Bull case: Best validator list in gaming blockchain. Real games from real studios. Strong Japanese/Korean gaming connections. SBI Holdings backing. Solid technology. Down 90% from ATH with $50M market cap – potentially massively undervalued if any game catches mainstream attention. When SEGA and Bandai Namco are running your chain, that's not speculation – that's infrastructure.
Bear case: Token down 90% and could continue falling. Limited Western exchange access. Champions Tactics didn't break out. Competing with better-known chains like Immutable and Ronin. Asia focus means less Western speculation. Great partnerships haven't translated to token performance in 3+ years.
My take: Oasys is what serious gaming blockchain infrastructure looks like. The validator list alone is worth more than 99% of gaming tokens. Real games, real studios, real technology.
But the market hasn't cared. That's either a massive opportunity or a sign that validator prestige doesn't translate to token value.
At $50-60M market cap with SEGA, Bandai Namco, Ubisoft, and Square Enix as validators? Either spectacularly undervalued or proof that even the best partnerships can't overcome market indifference.
The Bottom Line
Oasys is the gaming blockchain that traditional gaming takes seriously.
No other chain has this level of actual game industry involvement. No other chain has Japanese gaming giants running validator nodes.
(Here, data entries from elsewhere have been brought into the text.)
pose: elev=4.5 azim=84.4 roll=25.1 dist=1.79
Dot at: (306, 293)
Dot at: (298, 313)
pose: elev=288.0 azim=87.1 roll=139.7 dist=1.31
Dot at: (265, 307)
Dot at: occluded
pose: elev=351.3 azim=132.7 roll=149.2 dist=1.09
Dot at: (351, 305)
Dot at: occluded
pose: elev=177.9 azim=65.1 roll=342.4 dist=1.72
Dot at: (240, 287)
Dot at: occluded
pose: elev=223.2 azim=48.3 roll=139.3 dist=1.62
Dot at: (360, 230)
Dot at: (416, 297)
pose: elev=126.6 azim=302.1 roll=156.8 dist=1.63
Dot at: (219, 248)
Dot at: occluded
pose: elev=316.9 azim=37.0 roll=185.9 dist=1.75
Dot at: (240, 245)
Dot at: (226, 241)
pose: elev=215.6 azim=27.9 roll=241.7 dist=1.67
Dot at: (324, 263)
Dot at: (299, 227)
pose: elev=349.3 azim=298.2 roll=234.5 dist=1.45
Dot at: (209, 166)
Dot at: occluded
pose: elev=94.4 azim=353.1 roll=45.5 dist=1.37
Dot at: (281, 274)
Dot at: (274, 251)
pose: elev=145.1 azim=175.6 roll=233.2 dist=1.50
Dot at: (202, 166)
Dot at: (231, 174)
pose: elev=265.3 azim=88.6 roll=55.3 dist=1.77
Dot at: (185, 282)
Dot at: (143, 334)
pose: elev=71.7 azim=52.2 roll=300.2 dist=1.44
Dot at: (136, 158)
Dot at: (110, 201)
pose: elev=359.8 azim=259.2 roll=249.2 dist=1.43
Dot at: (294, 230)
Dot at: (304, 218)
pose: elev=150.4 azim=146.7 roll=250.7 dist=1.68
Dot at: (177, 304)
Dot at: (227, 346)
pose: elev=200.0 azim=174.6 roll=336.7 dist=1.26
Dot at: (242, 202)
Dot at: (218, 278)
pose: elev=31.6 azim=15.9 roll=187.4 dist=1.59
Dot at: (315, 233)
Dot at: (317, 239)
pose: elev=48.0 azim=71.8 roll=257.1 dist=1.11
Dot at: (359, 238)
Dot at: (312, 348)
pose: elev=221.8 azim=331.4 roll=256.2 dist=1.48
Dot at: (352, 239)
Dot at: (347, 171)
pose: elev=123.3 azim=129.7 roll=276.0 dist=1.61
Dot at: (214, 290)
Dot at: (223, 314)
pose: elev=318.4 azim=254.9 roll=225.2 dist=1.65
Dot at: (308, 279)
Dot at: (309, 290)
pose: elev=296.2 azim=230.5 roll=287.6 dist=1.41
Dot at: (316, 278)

No other chain has games from SEGA, Ubisoft, and Bandai Namco in active development.
And yet the token is down 90%.
This is either the most obvious asymmetric bet in gaming crypto – real games, real studios, real tech at a beaten-down price – or proof that even the most legitimate project can't overcome poor market timing and limited exchange access.
The infrastructure is there. The partnerships are there. The games are shipping. What's missing is the market giving a damn.
If you believe the gaming blockchain narrative will eventually play out and the market will recognize Oasys's unique position, current prices might look cheap in hindsight. If you think validator prestige doesn't matter and Western exchange access is everything, you'd stay away.
Either way, this is what serious blockchain gaming infrastructure looks like. Whether that matters for the token is the $50 million question.
This is not financial advice. Always DYOR.